Dion Aiye

Personal information
- Born: 6 November 1987 (age 37) Southern Highlands Province, Papua New Guinea
- Height: 181 cm (5 ft 11 in)
- Weight: 92 kg (203 lb; 14 st 7 lb)

Playing information
- Position: Scrum-half, Stand-off, Hooker
Club
| Years | Team | Pld | T | G | FG | P |
| 2007–08 | Mt Hagen Eagles |  |  |  |  |  |
| 2009–10 | Agmark Gurias |  |  |  |  |  |
| 2011 | Mt Hagen Eagles |  |  |  |  |  |
| 2012–14 | Agmark Gurias |  |  |  |  |  |
| 2014 | Papua New Guinea Hunters | 9 | 1 | 0 | 0 | 4 |
| 2015–24 | Whitehaven | 129 | 46 | 1 | 0 | 184 |
|  | Total | 138 | 47 | 1 | 0 | 188 |
Representative
| Years | Team | Pld | T | G | FG | P |
| 2009– | Papua New Guinea | 10 | 1 | 1 | 0 | 6 |
| 2009–14 | PNG Prime Minister's XIII | 5 | 1 | 0 | 0 | 4 |
- Source: As of 19 November 2024

= Dion Aiye =

PNG international rugby league footballer

Dion Aiye (born 6 November 1987) is a Papua New Guinean rugby league footballer who last played as a or for Whitehaven in Championship.

==Background==
Aiye was born in Southern Highlands Province, Papua New Guinea.

==Playing career==
Aiye played for the Kumuls in the 2010 Four Nations. He hails from the Southern Highlands Province of Papua New Guinea and started playing while attending Mt Hagen Secondary School. During his studies at Mt Hagen Secondary School Aiye joined the PNG school boys' rugby team and played against Australian school boys' rugby team in 2007. He then played for the Western Highlands Province provincial team, Mt Hagen Eagles, for three years. After Hagen Secondary he was selected to Kokopo Business College in Rabaul, East New Britain Province in 2009 and started playing with the Agmark Rabaul Gurias.
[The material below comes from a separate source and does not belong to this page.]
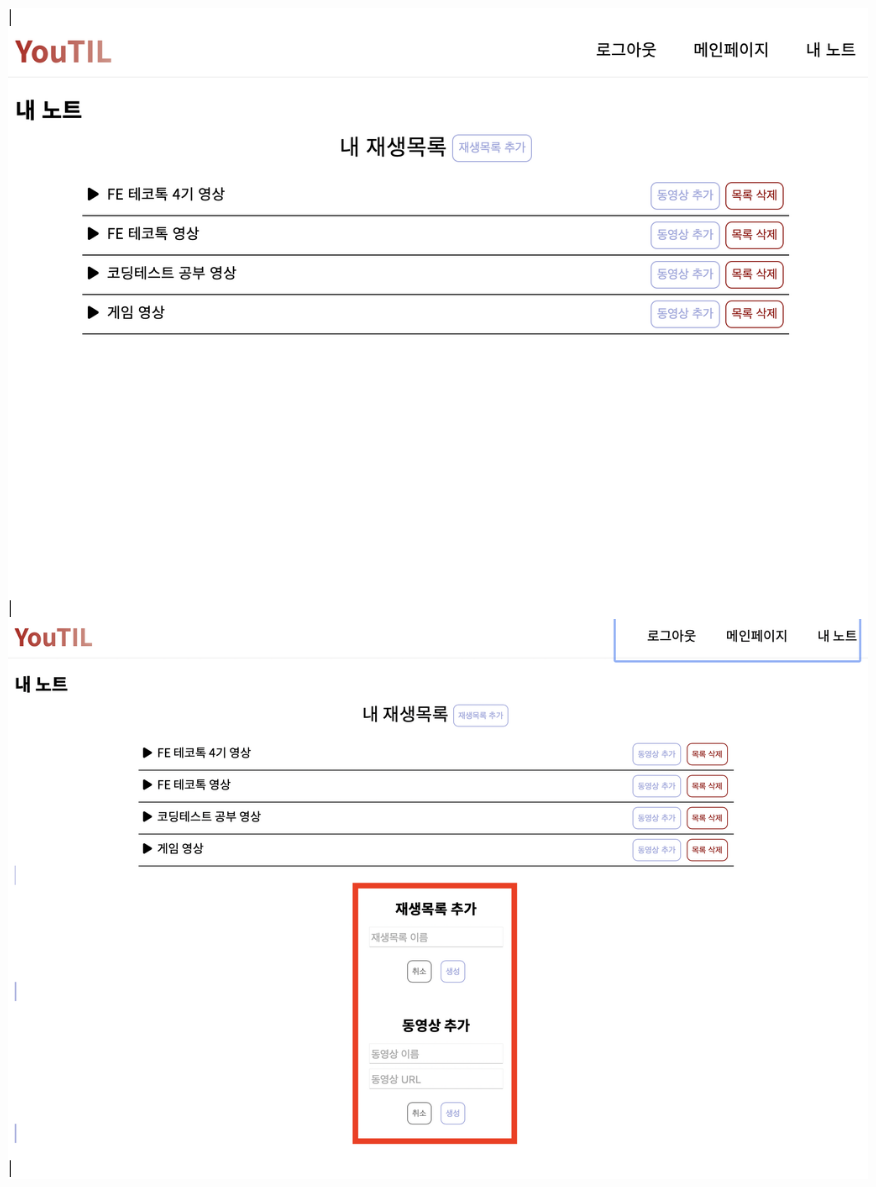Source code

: |![크롬웹호환성](./README/chrome_%EC%9B%B9%ED%98%B8%ED%99%98%EC%84%B1.png)|![웹호환성적용전](./README/%EC%9B%B9%ED%98%B8%ED%99%98%EC%84%B1_%EC%A0%81%EC%9A%A9%EC%A0%84.png)|
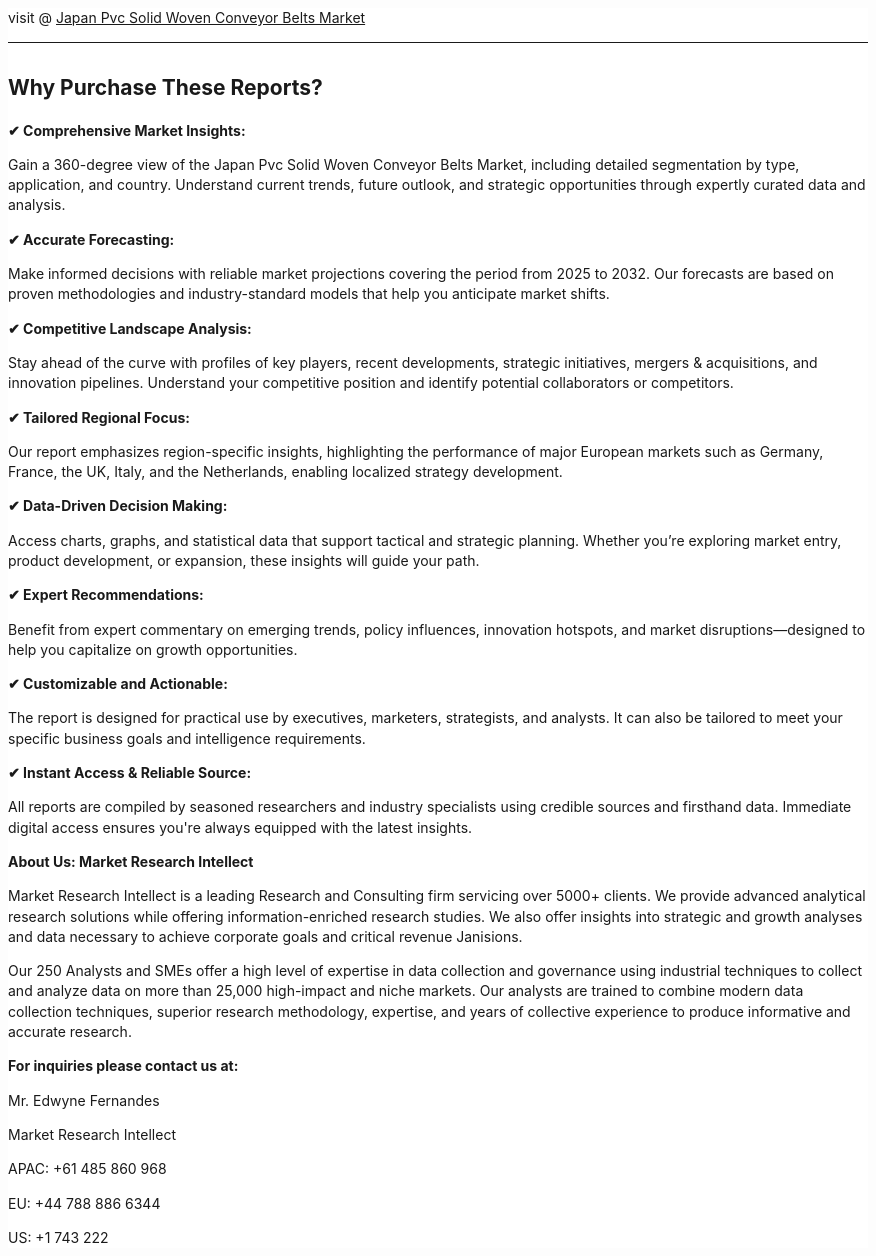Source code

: visit&nbsp;@</strong>&nbsp;</span><span class="font-[700]"><a href="https://www.marketresearchintellect.com/product/global-pvc-solid-woven-conveyor-belts-market-size-and-forecast/?utm_source=Linkedin&utm_medium=846" target="_blank" data-tracking-control-name="article-ssr-frontend-pulse_little-text-block" data-tracking-will-navigate="" data-test-link="">Japan Pvc Solid Woven Conveyor Belts Market</a></span></p></blockquote><hr /><h2>Why Purchase These Reports?</h2><p><strong>✔ Comprehensive Market Insights:</strong></p><p>Gain a 360-degree view of the Japan Pvc Solid Woven Conveyor Belts Market, including detailed segmentation by type, application, and country. Understand current trends, future outlook, and strategic opportunities through expertly curated data and analysis.</p><p><strong>✔ Accurate Forecasting:</strong></p><p>Make informed decisions with reliable market projections covering the period from 2025 to 2032. Our forecasts are based on proven methodologies and industry-standard models that help you anticipate market shifts.</p><p><strong>✔ Competitive Landscape Analysis:</strong></p><p>Stay ahead of the curve with profiles of key players, recent developments, strategic initiatives, mergers &amp; acquisitions, and innovation pipelines. Understand your competitive position and identify potential collaborators or competitors.</p><p><strong>✔ Tailored Regional Focus:</strong></p><p>Our report emphasizes region-specific insights, highlighting the performance of major European markets such as Germany, France, the UK, Italy, and the Netherlands, enabling localized strategy development.</p><p><strong>✔ Data-Driven Decision Making:</strong></p><p>Access charts, graphs, and statistical data that support tactical and strategic planning. Whether you&rsquo;re exploring market entry, product development, or expansion, these insights will guide your path.</p><p><strong>✔ Expert Recommendations:</strong></p><p>Benefit from expert commentary on emerging trends, policy influences, innovation hotspots, and market disruptions&mdash;designed to help you capitalize on growth opportunities.</p><p><strong>✔ Customizable and Actionable:</strong></p><p>The report is designed for practical use by executives, marketers, strategists, and analysts. It can also be tailored to meet your specific business goals and intelligence requirements.</p><p><strong>✔ Instant Access &amp; Reliable Source:</strong></p><p>All reports are compiled by seasoned researchers and industry specialists using credible sources and firsthand data. Immediate digital access ensures you're always equipped with the latest insights.</p><p><strong><span class="font-[700]">About Us: Market Research Intellect</span></strong></p><p><span class="">Market Research Intellect is a leading Research and Consulting firm servicing over 5000+ clients. We provide advanced analytical research solutions while offering information-enriched research studies.&nbsp;</span>We also offer insights into strategic and growth analyses and data necessary to achieve corporate goals and critical revenue Janisions.</p><p><span class="">Our 250 Analysts and SMEs offer a high level of expertise in data collection and governance using industrial techniques to collect and analyze data on more than 25,000 high-impact and niche markets. Our analysts are trained to combine modern data collection techniques, superior research methodology, expertise, and years of collective experience to produce informative and accurate research.</span></p><p><strong>For inquiries please contact us at:</strong></p><p>Mr. Edwyne Fernandes</p><p>Market Research Intellect</p><p>APAC: +61 485 860 968</p><p>EU: +44 788 886 6344</p><p>US: +1 743 222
Aiye had his first taste of senior representative football when he played for Papua New Guinea against the Fiji Batis in 2009. He played halfback for Papua New Guinea in the PM 13, Pacific Cup and in the Four Nations in 2010.

He was selected for Papua New Guinea in the 2013 Rugby League World Cup. In 2014 Aiye was also part of the Papua New Guinea Hunters team playing in the Queensland Cup.

== Legal issues ==
At Preston Crown Court on 9 February 2024, Aiye pleaded guilty to charges of assault by beating and harassment of his ex-partner. The assault took place in Barrow on 28 February 2021; the harassment, which involved the same victim, took place between 1 March 2021 and 5 July 2022. After the conviction, the Rugby Football League charge Aiye with off-field misconduct and a disciplinary tribunal banned him for eight matches.

In October 2024 Dion Aiye was charged with sexual assault, which is alleged to have taken place in May 2024. He will appear at Workington Magistrates’ Court on November 18. He was suspended from playing with immediate effect following the charge.

On 16 December 2024 it was later reported that he had been ordered to sign the sex offenders register.